Before the Dynamex decision, California employers used case law to assess whether workers were employees or independent contractors. The most important case, S. G. Borello & Sons, Inc. v. Department of Industrial Relations (Borello), laid down multiple factors to determine if an employer exercised control over workers. It was the Borello case that allowed NSAs to operate as independent contractors until now.

But in Dynamex and under AB 5, Borello was replaced by a simpler “ABC” test that now requires a hiring entity — in the NSA’s world, title and escrow companies, signing services, mortgage brokers, and vendor management companies — to classify a worker as an employee unless they can prove the worker passes the “ABC” test. The tests are:

(A) The person is free from the control and direction of the hiring entity in connection with the performance of the work, both under the contract for the performance of the work and in fact.

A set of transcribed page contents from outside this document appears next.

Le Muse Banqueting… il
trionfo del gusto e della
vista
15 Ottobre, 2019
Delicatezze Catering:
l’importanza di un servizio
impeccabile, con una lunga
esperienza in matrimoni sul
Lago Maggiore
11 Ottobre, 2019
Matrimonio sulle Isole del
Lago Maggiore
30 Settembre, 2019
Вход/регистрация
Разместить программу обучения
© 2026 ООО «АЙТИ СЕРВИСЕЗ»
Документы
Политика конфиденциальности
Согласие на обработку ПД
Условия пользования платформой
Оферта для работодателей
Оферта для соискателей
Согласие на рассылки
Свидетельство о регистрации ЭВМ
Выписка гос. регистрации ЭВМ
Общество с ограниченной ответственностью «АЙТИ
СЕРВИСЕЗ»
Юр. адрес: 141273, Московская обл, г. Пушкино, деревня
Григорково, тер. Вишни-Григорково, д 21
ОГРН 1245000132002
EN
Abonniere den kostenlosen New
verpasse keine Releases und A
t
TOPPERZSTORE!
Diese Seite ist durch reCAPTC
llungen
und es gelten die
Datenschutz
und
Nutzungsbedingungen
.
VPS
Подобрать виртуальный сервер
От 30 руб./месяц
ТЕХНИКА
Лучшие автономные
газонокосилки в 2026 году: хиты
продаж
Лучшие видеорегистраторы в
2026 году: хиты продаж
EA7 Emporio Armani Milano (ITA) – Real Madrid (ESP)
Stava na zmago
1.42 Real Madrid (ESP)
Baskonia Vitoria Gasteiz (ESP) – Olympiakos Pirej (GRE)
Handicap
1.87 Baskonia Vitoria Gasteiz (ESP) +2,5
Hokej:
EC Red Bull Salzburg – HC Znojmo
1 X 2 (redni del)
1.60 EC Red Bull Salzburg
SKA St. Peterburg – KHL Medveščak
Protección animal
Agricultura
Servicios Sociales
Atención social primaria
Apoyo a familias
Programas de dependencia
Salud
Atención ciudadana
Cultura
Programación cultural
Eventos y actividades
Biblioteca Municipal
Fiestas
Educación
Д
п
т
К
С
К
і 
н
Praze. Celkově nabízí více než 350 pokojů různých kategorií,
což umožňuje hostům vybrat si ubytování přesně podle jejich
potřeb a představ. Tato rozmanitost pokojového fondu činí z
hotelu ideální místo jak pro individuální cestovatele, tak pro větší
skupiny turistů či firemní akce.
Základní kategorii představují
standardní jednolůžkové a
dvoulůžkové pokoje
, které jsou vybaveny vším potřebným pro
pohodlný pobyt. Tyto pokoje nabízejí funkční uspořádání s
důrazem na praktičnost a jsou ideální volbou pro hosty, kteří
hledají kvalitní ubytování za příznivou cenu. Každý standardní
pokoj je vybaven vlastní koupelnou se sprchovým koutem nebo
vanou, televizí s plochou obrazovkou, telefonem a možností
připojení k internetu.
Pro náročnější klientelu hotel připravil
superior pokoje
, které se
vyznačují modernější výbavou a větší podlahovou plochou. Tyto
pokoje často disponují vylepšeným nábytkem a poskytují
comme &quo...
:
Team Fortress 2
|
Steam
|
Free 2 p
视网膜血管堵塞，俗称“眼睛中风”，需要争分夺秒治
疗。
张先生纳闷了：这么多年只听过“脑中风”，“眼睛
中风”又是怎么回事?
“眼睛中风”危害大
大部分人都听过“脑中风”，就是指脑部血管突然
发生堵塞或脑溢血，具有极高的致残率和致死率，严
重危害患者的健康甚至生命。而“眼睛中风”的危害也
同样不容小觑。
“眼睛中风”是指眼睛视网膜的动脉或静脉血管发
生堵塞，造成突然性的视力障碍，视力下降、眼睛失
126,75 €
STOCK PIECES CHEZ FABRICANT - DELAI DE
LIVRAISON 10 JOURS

(B) The person performs work that is outside the usual course of the hiring entity’s business.

(C) The person is customarily engaged in an independently established trade, occupation, or business of the same nature as that involved in the work performed.

Prong “A” is the Borello test. If a worker meets the multifactor test under Borello — and most NSAs do — the worker satisfies test “A.”

Of the three tests, “B” is the toughest to meet. In Dynamex, the Supreme Court gave examples where prong “B” is satisfied, such as a retail business hiring a plumber to fix leaky pipes or an electrician to install a new electrical line. Both clearly perform services that are outside the retail shop’s usual course of business. But the Court ruled that Dynamex’s workers failed the “B” test because they performed work — delivery services — that was within the usual course of Dynamex’s business.

Prong “C” requires an independent contractor to have individually established a business of the same nature as the work performed by taking steps to establish and promote the business through incorporation, licensure, advertisements, and routine offerings to provide the services of the business to the public or a number of customers. The Court said that an employer may well be attempting to evade the benefits of employment through misclassification if it simply designates as an independent contractor a worker who has not taken these concrete steps.

Practical implications for Notary Signing Agents

There are two important practical consequences that Notary Signing Agents should carefully think about.

First, it only takes failing one prong of the “ABC” test for an NSA’s hiring company to be required to classify an NSA as an employee, but it requires passing all three to prove an NSA is an independent contractor. That is a tall order.

Second the “ABC” test shatters several assumptions Notary Signing Agents may hold about the independent contractor model under which they have worked for so long:

(1)   It does not matter an NSA may want to be classified as an independent contractor.

(2)   Signing an independent contractor’s agreement with a hiring company does not make an NSA an independent contractor.

(3)   The number of hours worked for a signing service or title or escrow company in a week or month does not prove an NSA is an independent contractor.

(4)   An NSA could work for several companies and still be classified as an employee.